Suicide food-related communication techniques are generally characterized by cheerful and colorful presentation.

Examples of suicide food advertisements and images include The Laughing Cow, a fish in a sailor suit showing off its biceps as part of the branding of the Croustibat fish product, a 1919 advertisement of a pig cutting itself up with a smile to produce dry sausage, a food commercial where chickens dance the can-can, or a plucked turkey basting itself with cooking juices in a dish.

== History ==
The term suicide food initially appeared in the early 2010s in the blog of an American vegan activist, Ben Grossblatt. Between 2006 and 2011, he documented numerous images of animals depicted "as if they wanted to be consumed".

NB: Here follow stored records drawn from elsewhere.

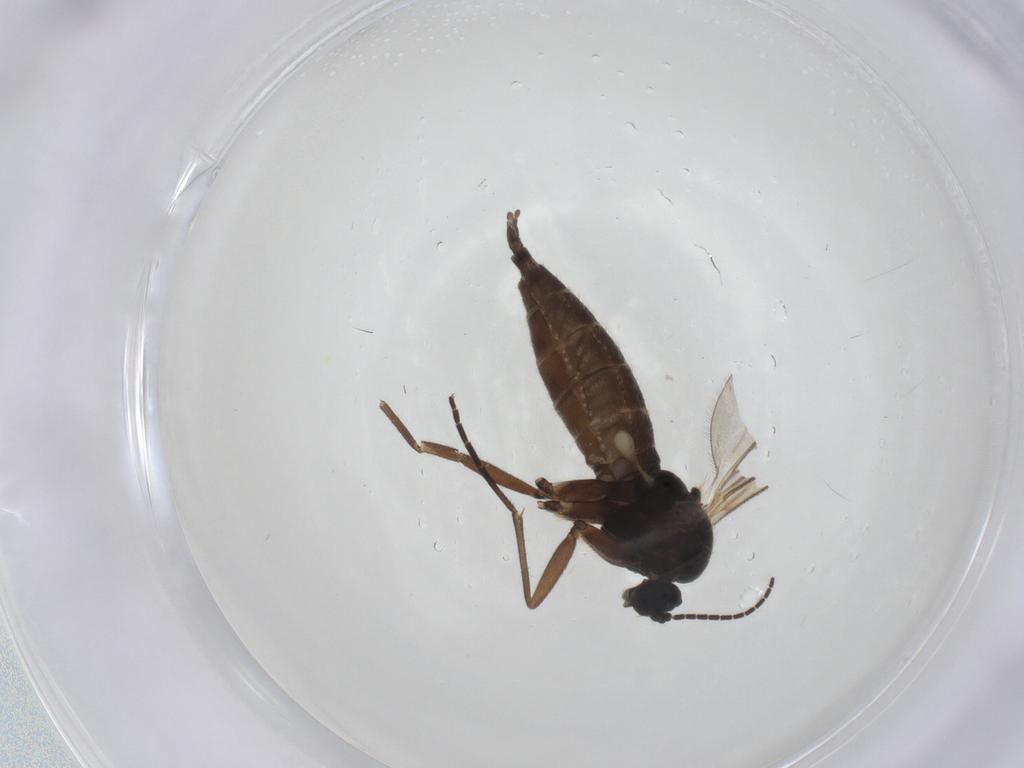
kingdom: Animalia
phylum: Arthropoda
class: Insecta
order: Diptera
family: Sciaridae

In 2009, the advertisement for the Le Gaulois brand showing chickens dancing the can-can was accused of false advertising by the World Farm Animal Protection in a filed complaint. However, it was in 2022 that the denunciation of suicide food first gained momentum, in line with the general public's concerns about the impact of meat and dairy consumption on climate change. In December 2022, a French advertising ethics control body ruled against KFC for suicide food-associated false advertising based on an advertisement featuring a joyful representation of a chicken bouncing on the belly of a cow in a pastoral setting, which was described as attempting to mislead the viewer as to the real breeding conditions of the advertised animals consumed.

== Analysis ==
Suicide food is similar to the "absent referent" described by the American essayist Carol J. Adams, which in this context represents desire to break the link between the living animal and the consumer product in order to avoid making the consumer feeling guilty for consuming their product. Researchers Dan Dombrowski and Brianne Donaldson see it as an example of the representation of the animal in contemporary visual culture that degrades it to the rank of a consumer object intended solely for the pleasure of the human being. It is also an example of a totally anthropocentric visual construction of the animal world.

In 2022, the Quebec magazine Les Affaires questioned if future marketing campaigns would begin to moderate uses of suicide food imagery. The RTBF noted that the Croustibat logo had been altered from a fish to a genie, probably to avoid the reference to the animal making up the product for consumption.